Please write out every line of text in the records below word for word, leaving out the pictures.

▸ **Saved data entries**
___

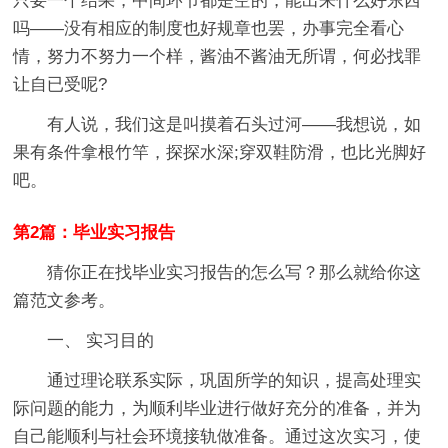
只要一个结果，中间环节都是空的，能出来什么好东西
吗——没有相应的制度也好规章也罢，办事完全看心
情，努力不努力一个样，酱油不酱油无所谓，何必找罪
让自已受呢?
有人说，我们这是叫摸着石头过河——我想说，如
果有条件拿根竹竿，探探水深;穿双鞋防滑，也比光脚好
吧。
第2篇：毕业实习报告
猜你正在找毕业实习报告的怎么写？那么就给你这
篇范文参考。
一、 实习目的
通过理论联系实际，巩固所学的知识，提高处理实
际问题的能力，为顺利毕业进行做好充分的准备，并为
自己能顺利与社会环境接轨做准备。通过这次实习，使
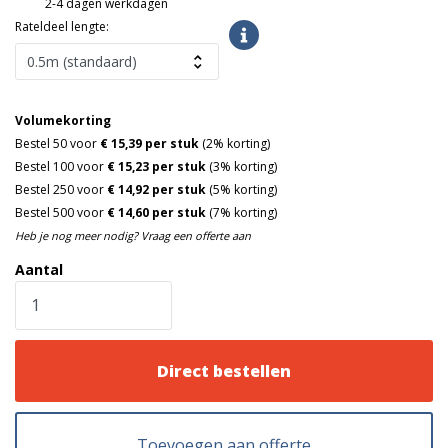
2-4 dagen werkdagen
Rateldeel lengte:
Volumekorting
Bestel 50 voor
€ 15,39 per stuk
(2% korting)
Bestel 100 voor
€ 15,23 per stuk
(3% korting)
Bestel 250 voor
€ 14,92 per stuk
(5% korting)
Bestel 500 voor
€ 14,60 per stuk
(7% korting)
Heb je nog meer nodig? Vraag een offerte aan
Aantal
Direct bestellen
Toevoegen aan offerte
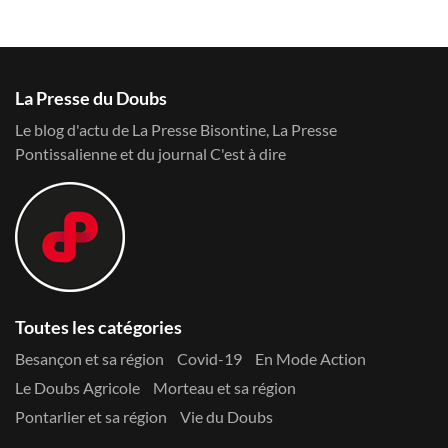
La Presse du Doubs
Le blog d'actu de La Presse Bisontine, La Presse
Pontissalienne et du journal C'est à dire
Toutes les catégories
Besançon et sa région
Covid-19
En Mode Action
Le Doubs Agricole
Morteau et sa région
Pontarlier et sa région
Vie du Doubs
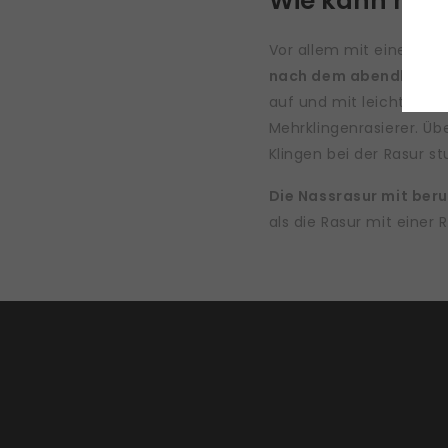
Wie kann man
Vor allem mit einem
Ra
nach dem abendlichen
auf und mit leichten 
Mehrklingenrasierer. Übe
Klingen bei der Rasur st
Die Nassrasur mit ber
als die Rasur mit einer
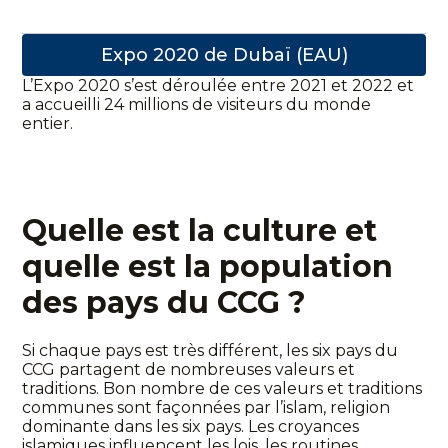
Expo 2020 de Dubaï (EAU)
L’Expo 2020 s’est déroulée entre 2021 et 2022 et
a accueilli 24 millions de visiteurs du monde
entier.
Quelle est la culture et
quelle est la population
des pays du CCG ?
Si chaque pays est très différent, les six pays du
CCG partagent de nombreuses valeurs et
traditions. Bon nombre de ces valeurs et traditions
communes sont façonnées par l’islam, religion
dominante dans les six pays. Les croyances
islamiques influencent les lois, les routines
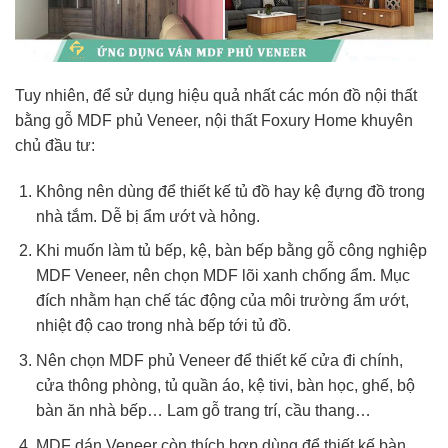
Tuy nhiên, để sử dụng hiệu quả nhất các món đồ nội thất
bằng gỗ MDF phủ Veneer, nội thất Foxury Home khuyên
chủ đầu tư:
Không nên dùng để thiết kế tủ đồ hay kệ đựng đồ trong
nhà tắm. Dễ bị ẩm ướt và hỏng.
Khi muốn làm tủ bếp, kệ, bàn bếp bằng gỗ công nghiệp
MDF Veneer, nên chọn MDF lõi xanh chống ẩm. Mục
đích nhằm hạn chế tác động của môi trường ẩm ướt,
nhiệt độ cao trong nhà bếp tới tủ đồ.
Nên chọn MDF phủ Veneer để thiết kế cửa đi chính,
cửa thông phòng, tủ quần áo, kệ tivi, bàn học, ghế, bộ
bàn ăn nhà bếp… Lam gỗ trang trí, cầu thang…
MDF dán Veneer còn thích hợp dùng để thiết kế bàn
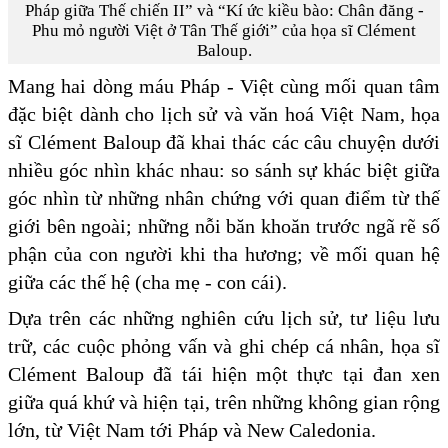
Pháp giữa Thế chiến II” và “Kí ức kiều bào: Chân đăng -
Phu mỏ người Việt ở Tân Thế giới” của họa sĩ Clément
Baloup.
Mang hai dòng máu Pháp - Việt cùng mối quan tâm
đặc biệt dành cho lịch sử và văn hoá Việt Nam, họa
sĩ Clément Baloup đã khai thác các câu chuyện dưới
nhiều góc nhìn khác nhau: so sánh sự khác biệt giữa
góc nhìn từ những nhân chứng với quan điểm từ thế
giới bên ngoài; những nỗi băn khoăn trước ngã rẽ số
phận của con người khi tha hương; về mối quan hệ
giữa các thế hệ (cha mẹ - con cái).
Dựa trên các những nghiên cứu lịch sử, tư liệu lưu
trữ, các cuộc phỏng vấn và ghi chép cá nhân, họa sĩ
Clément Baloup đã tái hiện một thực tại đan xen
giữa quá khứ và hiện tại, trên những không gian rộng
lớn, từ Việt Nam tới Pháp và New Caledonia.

___

▸ **FINAL ANSWER**
只要一个结果，中间环节都是空的，能出来什么好东西
吗——没有相应的制度也好规章也罢，办事完全看心
情，努力不努力一个样，酱油不酱油无所谓，何必找罪
让自已受呢?
有人说，我们这是叫摸着石头过河——我想说，如
果有条件拿根竹竿，探探水深;穿双鞋防滑，也比光脚好
吧。
第2篇：毕业实习报告
猜你正在找毕业实习报告的怎么写？那么就给你这
篇范文参考。
一、 实习目的
通过理论联系实际，巩固所学的知识，提高处理实
际问题的能力，为顺利毕业进行做好充分的准备，并为
自己能顺利与社会环境接轨做准备。通过这次实习，使
2-4 dagen werkdagen
Rateldeel lengte:
Volumekorting
Bestel 50 voor
€ 15,39 per stuk
(2% korting)
Bestel 100 voor
€ 15,23 per stuk
(3% korting)
Bestel 250 voor
€ 14,92 per stuk
(5% korting)
Bestel 500 voor
€ 14,60 per stuk
(7% korting)
Heb je nog meer nodig? Vraag een offerte aan
Aantal
Direct bestellen
Toevoegen aan offerte
La Presse du Doubs
Le blog d'actu de La Presse Bisontine, La Presse
Pontissalienne et du journal C'est à dire
Toutes les catégories
Besançon et sa région
Covid-19
En Mode Action
Le Doubs Agricole
Morteau et sa région
Pontarlier et sa région
Vie du Doubs
Wie kann man
Vor allem mit einem
Ra
nach dem abendlichen
auf und mit leichten 
Mehrklingenrasierer. Übe
Klingen bei der Rasur st
Die Nassrasur mit ber
als die Rasur mit einer
Expo 2020 de Dubaï (EAU)
L’Expo 2020 s’est déroulée entre 2021 et 2022 et
a accueilli 24 millions de visiteurs du monde
entier.
Quelle est la culture et
quelle est la population
des pays du CCG ?
Si chaque pays est très différent, les six pays du
CCG partagent de nombreuses valeurs et
traditions. Bon nombre de ces valeurs et traditions
communes sont façonnées par l’islam, religion
dominante dans les six pays. Les croyances
islamiques influencent les lois, les routines
Tuy nhiên, để sử dụng hiệu quả nhất các món đồ nội thất
bằng gỗ MDF phủ Veneer, nội thất Foxury Home khuyên
chủ đầu tư:
Không nên dùng để thiết kế tủ đồ hay kệ đựng đồ trong
nhà tắm. Dễ bị ẩm ướt và hỏng.
Khi muốn làm tủ bếp, kệ, bàn bếp bằng gỗ công nghiệp
MDF Veneer, nên chọn MDF lõi xanh chống ẩm. Mục
đích nhằm hạn chế tác động của môi trường ẩm ướt,
nhiệt độ cao trong nhà bếp tới tủ đồ.
Nên chọn MDF phủ Veneer để thiết kế cửa đi chính,
cửa thông phòng, tủ quần áo, kệ tivi, bàn học, ghế, bộ
bàn ăn nhà bếp… Lam gỗ trang trí, cầu thang…
MDF dán Veneer còn thích hợp dùng để thiết kế bàn
Pháp giữa Thế chiến II” và “Kí ức kiều bào: Chân đăng -
Phu mỏ người Việt ở Tân Thế giới” của họa sĩ Clément
Baloup.
Mang hai dòng máu Pháp - Việt cùng mối quan tâm
đặc biệt dành cho lịch sử và văn hoá Việt Nam, họa
sĩ Clément Baloup đã khai thác các câu chuyện dưới
nhiều góc nhìn khác nhau: so sánh sự khác biệt giữa
góc nhìn từ những nhân chứng với quan điểm từ thế
giới bên ngoài; những nỗi băn khoăn trước ngã rẽ số
phận của con người khi tha hương; về mối quan hệ
giữa các thế hệ (cha mẹ - con cái).
Dựa trên các những nghiên cứu lịch sử, tư liệu lưu
trữ, các cuộc phỏng vấn và ghi chép cá nhân, họa sĩ
Clément Baloup đã tái hiện một thực tại đan xen
giữa quá khứ và hiện tại, trên những không gian rộng
lớn, từ Việt Nam tới Pháp và New Caledonia.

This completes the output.